Sampai di sana aku disambut gedung tiga lantainya yang berdiri gagah. Tak menggubris kedatanganku. Gedungnya yang disinari cahaya matahari sore menjulang sombong menghadap ke arah gunung sumbing seakan ingin membuktikan bahwa dia tak mau kalah dengan kegagahan gunung itu. Aku berjalan menuntun sepedaku di bawah naungan kegagahannya. Gedung bersejarah yang menyimpan berbagai kenangan.
Ku sandarkan sepedaku di sebuah tempat yang mirip tangga yang sangat lebar. Ku selonjorkan kakiku di lantai keramiknya yang berwarna hijau. Di depannya terdapat sepasang pohon Fellicium decipiens atau yang biasa disebut kiara payung. Sepasang pohon selebar pelukan orang dewasa yang mungkin sudah puluhan tahun berada disitu. Dahan-dahannya rindang meneduhkan. Cahaya matahari sore menyelinap diantara daun-daunnya yang lebat. Daun-daunya bergoyang tertiup angin, beberapa jatuh berputar-putar seperti baling-baling.
Beberapa anak, bertopi dan ber-nametag orientasi, lewat menyapaku. Aku tersenyum teringat pernah mengalami hal itu. Di bawah pohon ini juga dulu aku sering berkumpul dengan kawan-kawan. tak kenal waktu, kami mengobrol ngalor-ngidul mulai dari pelajaran, gosip, sampai mau jadi apa kita kelak. Di sini kita berdiskusi merencanakan sesuatu yang besar. Di sini pernah terjadi perpeloncoan, tapi lebih banyak kami menemukan keluarga. Di sini tempat kami berkeluh kesah. Di sini tempat kami menghindar dari kepenatan pelajaran. Di tempat ini kami berbagi senang, berbagi sedih. Di tempat ini kami jadi diri kami sendiri. Ada kemarahan tapi tak sedikit juga cinta tumbuh di sini.
Rasa rindu menghampiri diriku.

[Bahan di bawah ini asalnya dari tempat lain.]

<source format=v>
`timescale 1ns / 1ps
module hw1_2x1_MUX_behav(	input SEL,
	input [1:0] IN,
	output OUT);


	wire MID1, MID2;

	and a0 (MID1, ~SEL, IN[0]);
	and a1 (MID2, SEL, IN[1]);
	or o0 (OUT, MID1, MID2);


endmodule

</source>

Dalam deru angin sayup-sayup terdengar canda tawa kamu dulu. Tapi kini aku duduk sendiri di sini. Berteman langit senja yang menampilkan semburat warna jingga di balik kegagahan gunung sumbing. Aku beranjak dari tempatku duduk. Ku perhatikan sekeliling. Ingin ku rekam semua memori yang ada, memori yang pernah kita alami. Memori tentang kalian. Memori tentang dirimu. Kutatap sekali lagi sepasang pohon kiara payung yang selalu bersama selama berpuluh-puluh tahun. Juga gedung tiga lantai yang masih saja sombong. Banyak yang kenangan yang tertinggal di sini. Orang-orang datang dan pergi mengisi kehidupanku. Tapi kalian dan tempat ini selalu mendapat tempat istimewa dalam hatiku.

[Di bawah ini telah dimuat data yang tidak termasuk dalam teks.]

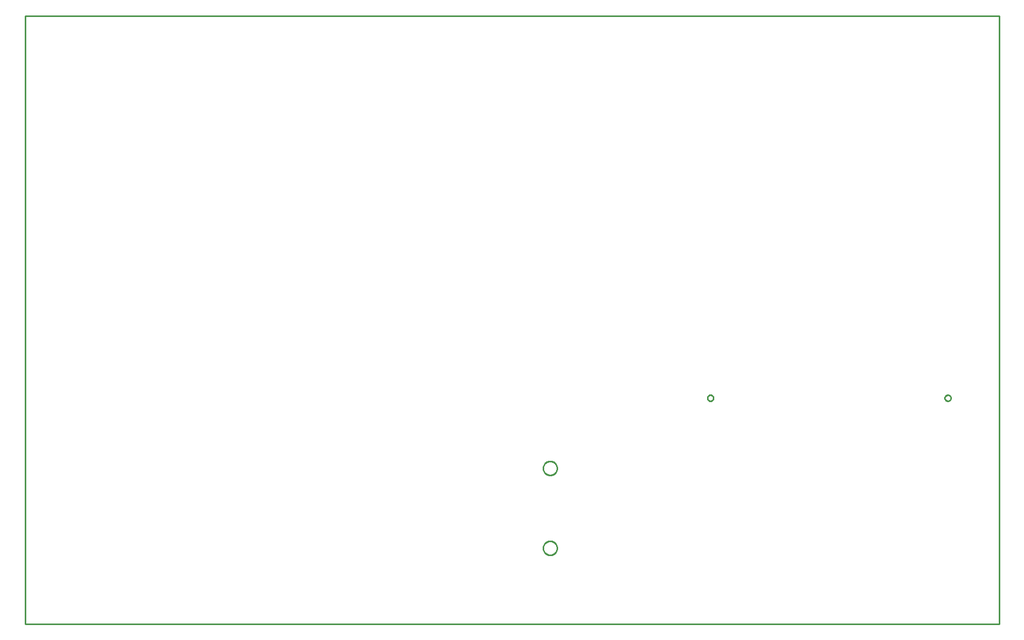
<source format=gbr>
G04 EAGLE Gerber RS-274X export*
G75*
%MOMM*%
%FSLAX34Y34*%
%LPD*%
%IN*%
%IPPOS*%
%AMOC8*
5,1,8,0,0,1.08239X$1,22.5*%
G01*
%ADD10C,0.254000*%


D10*
X0Y0D02*
X1600000Y0D01*
X1600000Y1000000D01*
X0Y1000000D01*
X0Y0D01*
X1130800Y371319D02*
X1130737Y370761D01*
X1130612Y370214D01*
X1130427Y369684D01*
X1130183Y369178D01*
X1129884Y368702D01*
X1129534Y368263D01*
X1129137Y367866D01*
X1128698Y367516D01*
X1128222Y367217D01*
X1127716Y366973D01*
X1127186Y366788D01*
X1126639Y366663D01*
X1126081Y366600D01*
X1125519Y366600D01*
X1124961Y366663D01*
X1124414Y366788D01*
X1123884Y366973D01*
X1123378Y367217D01*
X1122902Y367516D01*
X1122463Y367866D01*
X1122066Y368263D01*
X1121716Y368702D01*
X1121417Y369178D01*
X1121173Y369684D01*
X1120988Y370214D01*
X1120863Y370761D01*
X1120800Y371319D01*
X1120800Y371881D01*
X1120863Y372439D01*
X1120988Y372986D01*
X1121173Y373516D01*
X1121417Y374022D01*
X1121716Y374498D01*
X1122066Y374937D01*
X1122463Y375334D01*
X1122902Y375684D01*
X1123378Y375983D01*
X1123884Y376227D01*
X1124414Y376412D01*
X1124961Y376537D01*
X1125519Y376600D01*
X1126081Y376600D01*
X1126639Y376537D01*
X1127186Y376412D01*
X1127716Y376227D01*
X1128222Y375983D01*
X1128698Y375684D01*
X1129137Y375334D01*
X1129534Y374937D01*
X1129884Y374498D01*
X1130183Y374022D01*
X1130427Y373516D01*
X1130612Y372986D01*
X1130737Y372439D01*
X1130800Y371881D01*
X1130800Y371319D01*
X1520800Y371319D02*
X1520737Y370761D01*
X1520612Y370214D01*
X1520427Y369684D01*
X1520183Y369178D01*
X1519884Y368702D01*
X1519534Y368263D01*
X1519137Y367866D01*
X1518698Y367516D01*
X1518222Y367217D01*
X1517716Y366973D01*
X1517186Y366788D01*
X1516639Y366663D01*
X1516081Y366600D01*
X1515519Y366600D01*
X1514961Y366663D01*
X1514414Y366788D01*
X1513884Y366973D01*
X1513378Y367217D01*
X1512902Y367516D01*
X1512463Y367866D01*
X1512066Y368263D01*
X1511716Y368702D01*
X1511417Y369178D01*
X1511173Y369684D01*
X1510988Y370214D01*
X1510863Y370761D01*
X1510800Y371319D01*
X1510800Y371881D01*
X1510863Y372439D01*
X1510988Y372986D01*
X1511173Y373516D01*
X1511417Y374022D01*
X1511716Y374498D01*
X1512066Y374937D01*
X1512463Y375334D01*
X1512902Y375684D01*
X1513378Y375983D01*
X1513884Y376227D01*
X1514414Y376412D01*
X1514961Y376537D01*
X1515519Y376600D01*
X1516081Y376600D01*
X1516639Y376537D01*
X1517186Y376412D01*
X1517716Y376227D01*
X1518222Y375983D01*
X1518698Y375684D01*
X1519137Y375334D01*
X1519534Y374937D01*
X1519884Y374498D01*
X1520183Y374022D01*
X1520427Y373516D01*
X1520612Y372986D01*
X1520737Y372439D01*
X1520800Y371881D01*
X1520800Y371319D01*
X862852Y136300D02*
X863753Y136229D01*
X864645Y136088D01*
X865524Y135877D01*
X866383Y135598D01*
X867218Y135252D01*
X868023Y134841D01*
X868794Y134369D01*
X869525Y133838D01*
X870212Y133251D01*
X870851Y132612D01*
X871438Y131925D01*
X871969Y131194D01*
X872441Y130423D01*
X872852Y129618D01*
X873198Y128783D01*
X873477Y127924D01*
X873688Y127045D01*
X873829Y126153D01*
X873900Y125252D01*
X873900Y124348D01*
X873829Y123447D01*
X873688Y122555D01*
X873477Y121676D01*
X873198Y120817D01*
X872852Y119982D01*
X872441Y119177D01*
X871969Y118406D01*
X871438Y117675D01*
X870851Y116988D01*
X870212Y116349D01*
X869525Y115762D01*
X868794Y115231D01*
X868023Y114759D01*
X867218Y114348D01*
X866383Y114002D01*
X865524Y113723D01*
X864645Y113512D01*
X863753Y113371D01*
X862852Y113300D01*
X861948Y113300D01*
X861047Y113371D01*
X860155Y113512D01*
X859276Y113723D01*
X858417Y114002D01*
X857582Y114348D01*
X856777Y114759D01*
X856006Y115231D01*
X855275Y115762D01*
X854588Y116349D01*
X853949Y116988D01*
X853362Y117675D01*
X852831Y118406D01*
X852359Y119177D01*
X851948Y119982D01*
X851602Y120817D01*
X851323Y121676D01*
X851112Y122555D01*
X850971Y123447D01*
X850900Y124348D01*
X850900Y125252D01*
X850971Y126153D01*
X851112Y127045D01*
X851323Y127924D01*
X851602Y128783D01*
X851948Y129618D01*
X852359Y130423D01*
X852831Y131194D01*
X853362Y131925D01*
X853949Y132612D01*
X854588Y133251D01*
X855275Y133838D01*
X856006Y134369D01*
X856777Y134841D01*
X857582Y135252D01*
X858417Y135598D01*
X859276Y135877D01*
X860155Y136088D01*
X861047Y136229D01*
X861948Y136300D01*
X862852Y136300D01*
X862852Y267700D02*
X863753Y267629D01*
X864645Y267488D01*
X865524Y267277D01*
X866383Y266998D01*
X867218Y266652D01*
X868023Y266241D01*
X868794Y265769D01*
X869525Y265238D01*
X870212Y264651D01*
X870851Y264012D01*
X871438Y263325D01*
X871969Y262594D01*
X872441Y261823D01*
X872852Y261018D01*
X873198Y260183D01*
X873477Y259324D01*
X873688Y258445D01*
X873829Y257553D01*
X873900Y256652D01*
X873900Y255748D01*
X873829Y254847D01*
X873688Y253955D01*
X873477Y253076D01*
X873198Y252217D01*
X872852Y251382D01*
X872441Y250577D01*
X871969Y249806D01*
X871438Y249075D01*
X870851Y248388D01*
X870212Y247749D01*
X869525Y247162D01*
X868794Y246631D01*
X868023Y246159D01*
X867218Y245748D01*
X866383Y245402D01*
X865524Y245123D01*
X864645Y244912D01*
X863753Y244771D01*
X862852Y244700D01*
X861948Y244700D01*
X861047Y244771D01*
X860155Y244912D01*
X859276Y245123D01*
X858417Y245402D01*
X857582Y245748D01*
X856777Y246159D01*
X856006Y246631D01*
X855275Y247162D01*
X854588Y247749D01*
X853949Y248388D01*
X853362Y249075D01*
X852831Y249806D01*
X852359Y250577D01*
X851948Y251382D01*
X851602Y252217D01*
X851323Y253076D01*
X851112Y253955D01*
X850971Y254847D01*
X850900Y255748D01*
X850900Y256652D01*
X850971Y257553D01*
X851112Y258445D01*
X851323Y259324D01*
X851602Y260183D01*
X851948Y261018D01*
X852359Y261823D01*
X852831Y262594D01*
X853362Y263325D01*
X853949Y264012D01*
X854588Y264651D01*
X855275Y265238D01*
X856006Y265769D01*
X856777Y266241D01*
X857582Y266652D01*
X858417Y266998D01*
X859276Y267277D01*
X860155Y267488D01*
X861047Y267629D01*
X861948Y267700D01*
X862852Y267700D01*
M02*

</source>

Aku memang masih disini. Tapi pasti akan segera pergi. Ku yakinkan diriku bahwa ini terakhir kali aku melihat ke belakang. Waktu terus berlalu. Hidup harus berjalan. Memang jalan yang kita lalui berbeda. Entah kemana jalan itu membawa kita pergi. Tapi suatu saat kita pasti akan bertemu kembali. Menyatukan janji dan mimpi yang pernah terikrar. Akan kutemui kalian di situ. Sampai jumpa kawan. Sampai bertemu lagi.